Here is a representative bit - Fournel is an Oulipo member as well as an avid lifelong cyclist, it is a perfect combination of style and topic (the translator is Allan Stoekl - it's a beautiful little book from the University of Nebraska Press):
For the cyclist there are two types of meals and two types of appetite: during and after.
During the effort, eating is a complex problem. One has to indulge in things that are high-calorie, light, quickly chewed, quickly swallowed, quickly digested. 'Eat before getting hungry,' Paul de Vivie advised, and he was right.
Wanting to do the right thing, and certainly guided by the memory of the contents of the old-time racers' musette bags, riders often set off with a chicken drumstick, a gooey-fruited tart, a leftover bit of steak, a ham sandwich, just to make sure they're not hungry at dinnertime. Hunger exists, but effort conceals it, and the prospect of swallowing a chicken thigh while pedaling up an inviting false flat is enough to make you heave.

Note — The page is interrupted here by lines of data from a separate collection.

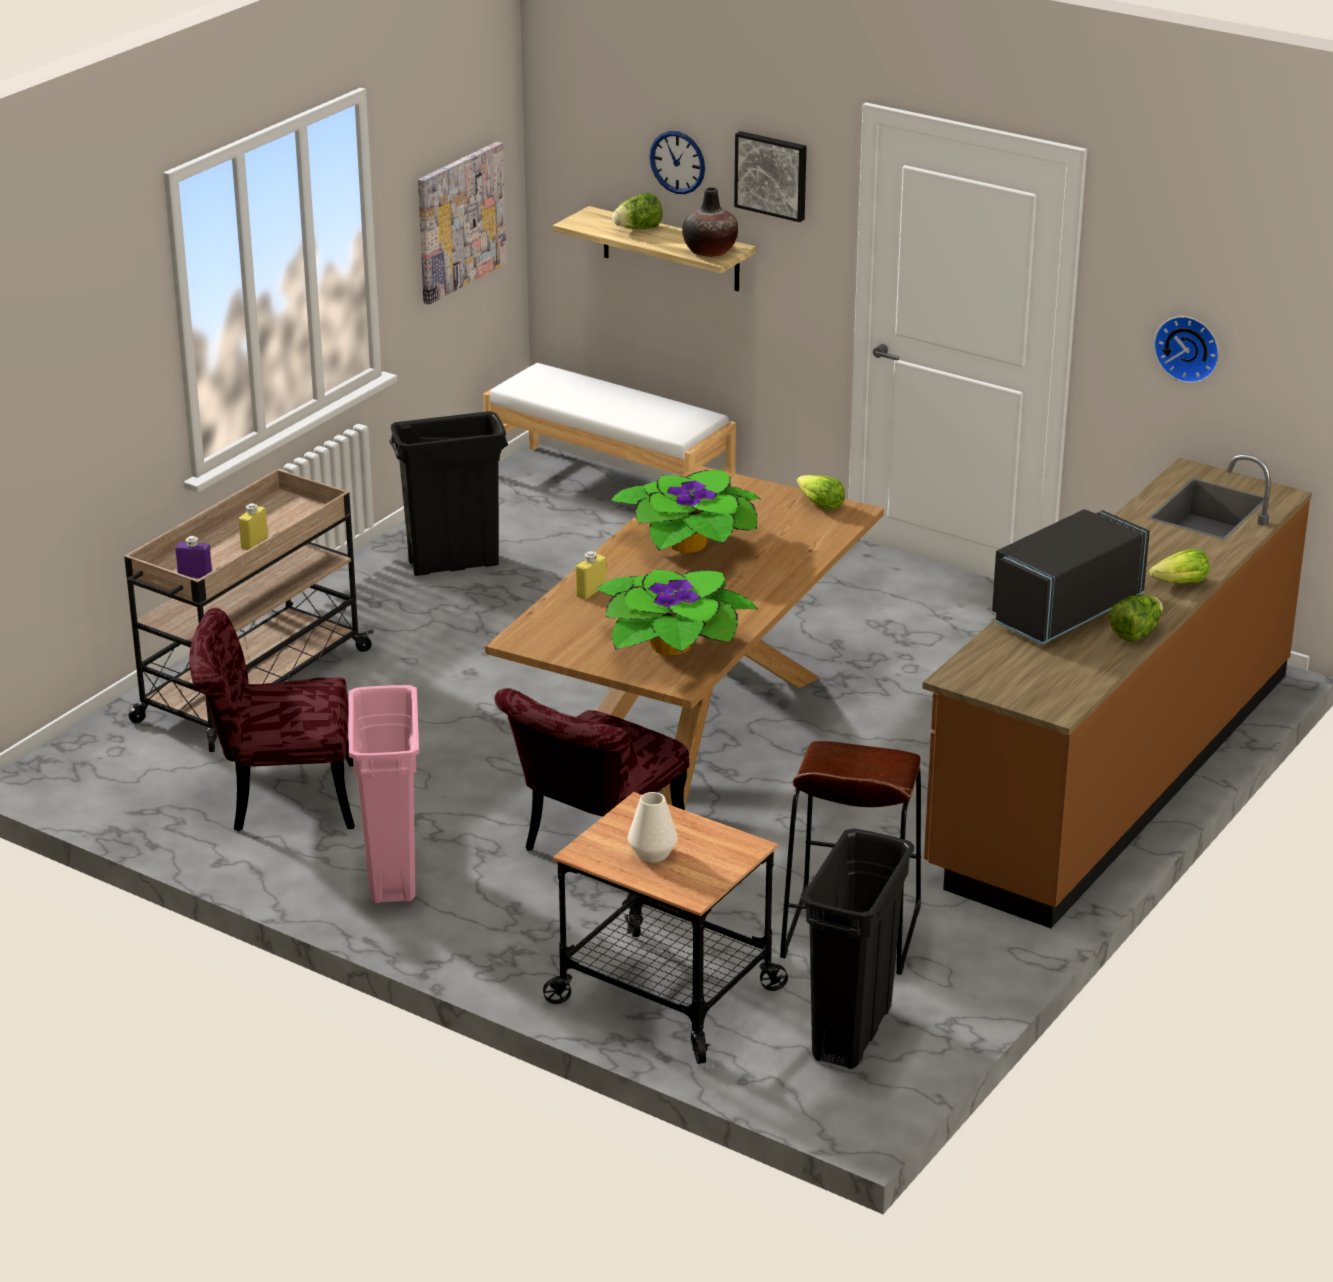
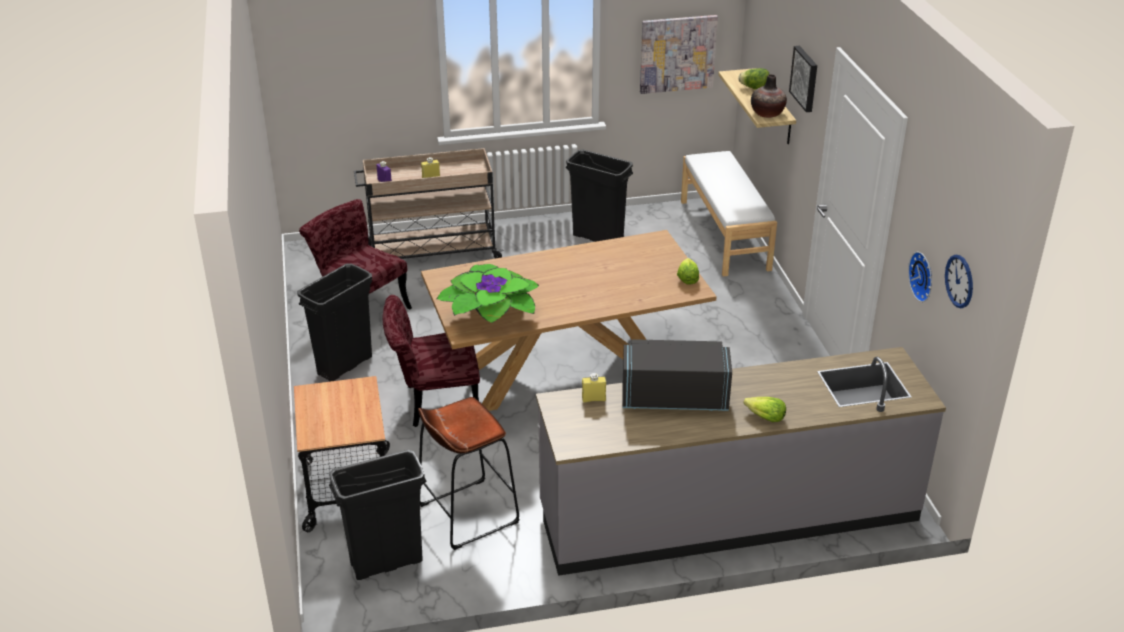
camera: 45 degrees right, 5 degrees up
pink trash can [349,685,419,903] -> black trash can [297,263,372,382]
yellow bottle [576,551,607,600] -> yellow bottle moved to [582,373,606,402]
potted plant [610,470,760,553] -> none
white vase [628,792,678,862] -> none
wall clock [649,131,705,194] -> wall clock moved to [945,255,973,308]
brown counter [922,454,1312,928] -> grey counter [536,347,946,576]
lettuce [1109,594,1163,642] -> none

There are yet deeper mysteries. I can't think of anything better than chocolate. I eat it upon getting up in the morning and every time I come across it during the day. I like it dark, dry, and hard. But I've never been able to eat a bit of it on the bike. The bike eliminates my taste for chocolate by turning it into a sticky, nauseating goo. No doubt I should see this as a nice lesson in the nonconcurrence of pleasures. One voluptuous delight at a time.
The effect of marzipan is the opposite; I don't like it, but on a bike it's a blessing.
The mounted cyclist is a different person.